Wojenne losy
Myslenice-Płaszów-Montelupich-Ravensbrück-Buchenwald komando Magdeburg
Alojza Wygona z domu Boratyn ur. 30 września 1920 r. w Myślenicach, córka Marii i Ignacego.
Była żoną Czesława Wygony, mieszkali w Myślenice na ul. Bysińskiej 41. Oboje działali w konspiracji przeciw okupantowi niemieckiemu. Mąż został rozstrzelany 27 maja 1944 w Krakowie przy ulicy Botanicznej (róg ulic Botanicznej i Lubicz). Alojza została aresztowana przez Gestapo 15 lipca 1944 r. w Krakowie przy ul. Gródek. Po aresztowaniu została umieszczona w obozie w Płaszowie, a następnie w więzieniu Montelupich w Krakowie. Około 30 lipca 1944 r. została przewieziona z innymi więźniarkami do niemieckiego obozu koncentracyjnego dla kobiet w Ravensbrück (nr obozowy 47752). W obozie była poddawana eksperymentom pseudomedycznym. Kolejno umieszczona została w obozie Buchenwald, Komando Magdeburg. Tam pracowała w fabryce amunicji. W 1945 roku obóz wyzwolili Amerykanie. Po opuszczeniu obozu rozpoczęła wędrówkę do Polski, z grupą innych kobiet. Jej tułaczka trwała trzy miesiące, zanim doszła do Myślenic.
W Myślenicach zastała syna Tadeusza, pod opieką babki macierzystej, w nowym miejscu zamieszkania, gdyż w domu, w którym zamieszkiwała wraz z mężem przed aresztowaniem go, utraciła mieszkanie. Nowy etap w życiu to zdobywanie pieniędzy na utrzymanie dla dziecka i swojej matki. Dzięki życzliwym osobom powoli mogła funkcjonować. Zajęła się handlem wyrobów produkowanych przez miejscowych rzemieślników. Z czasem podjęła pracę w Spółdzielni Inwalidów ,,Raba” w Myślenicach i pracowała w sklepie jako ekspedientka, do emerytury.
Nie wyszła ponownie za mąż i samotnie wychowywała mnie jako jedynaka. W mojej ocenie poświęciła się mojemu wychowaniu. Szwankowało jej zdrowie, a silne przeżycia obozowe wpływały na atmosferę w domu. Jak pamiętam zawsze bała się burzy, wiatru i powodzi. Często gdy byłem małym dzieckiem w pośpiechu zabierała mnie z domu i uciekaliśmy do domu jej siostry podczas burzy, czy ulewy. Dużo chorowała, leczyła się. Nie zawsze rozumiałem jej nastrojów. Musiałem się uczyć takiego życia jak i moja rodzina. Nieraz słyszałem, że gdy pracowała w fabryce amunicji w Magdeburgu bardzo bała się bombardowania miasta i strasznych błyskawic z tym związanych. W Ravensbrück miała wrzody na ciele i nogach, ale dzięki pomocy więźniarek i lekarki została wyleczona i podobno uniknęła śmierci. Zastanawiam się czy to p. dr Półtawska pomagała?
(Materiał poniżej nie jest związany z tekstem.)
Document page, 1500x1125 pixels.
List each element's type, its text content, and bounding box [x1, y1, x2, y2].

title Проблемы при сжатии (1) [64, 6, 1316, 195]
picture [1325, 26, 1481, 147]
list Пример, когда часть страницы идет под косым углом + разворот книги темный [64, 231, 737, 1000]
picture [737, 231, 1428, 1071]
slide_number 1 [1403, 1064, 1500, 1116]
W środowisku Myślenic była szanowana, znana jako pani Ala – tak się do niej zwracano. Była osobą wrażliwą, uczuciową, kochającą dzieci, wspomagającą ludzi w potrzebie.
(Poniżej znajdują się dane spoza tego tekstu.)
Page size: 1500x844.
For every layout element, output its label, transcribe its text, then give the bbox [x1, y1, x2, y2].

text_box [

Była kombatantką, inwalidką wojenną, działała w tych strukturach. Była odznaczona Krzyżem Kawalerskim Orderu Odrodzenia Polski, Krzyżem Oświęcimskim, Orderem Odrodzenia Polski Restituta Militarii. W naszym domu odbywały się spotkania inwalidów wojennych. Jako znana w środowisku, była więźniarka obozów, była zapraszana na spotkania z młodzieżą w szkołach, a nieraz przeprowadzano wywiady w domu. Czyniła to z wielką niechęcią i zawsze takie spotkania odchorowywała.
W domu nie mówiło się o przeżyciach obozowych. Mama zabraniała mi mówić o ojcu, czy przeżyciach wojennych. Nieraz o tym dowiadywałem się zdawkowo w rodzinie. Bardzo obawiała się presji ze strony ówczesnych władz, przecież żyliśmy w czasach władzy komunistycznej, a była żoną straconego w Krakowie w dniu 27 maja 1944 r., przy ul. Lubicz i ul. Botanicznej, członka Armii Krajowej. Nie zapisywała swoich przeżyć w obozie. Dzięki pomocy p. dr Półtawskiej, tak przypuszczam, ubiegała się o odszkodowanie dla byłych więźniarek obozu Ravensbruck, które poddawano eksperymentom pseudomedycznym.
Osiągnęła wiele w życiu dzięki pracowitości, wybudowała dla nas dom, wykształciła mnie. Ja ją obdarowałem rodziną, miała troje wnuków, cieszyła się moim szczęściem.
Zmarła po ciężkiej chorobie 8 listopada 1998r. w Myślenicach, pochowana jest na cmentarzu komunalnym w Myślenicach przy ulicy Sienkiewicza.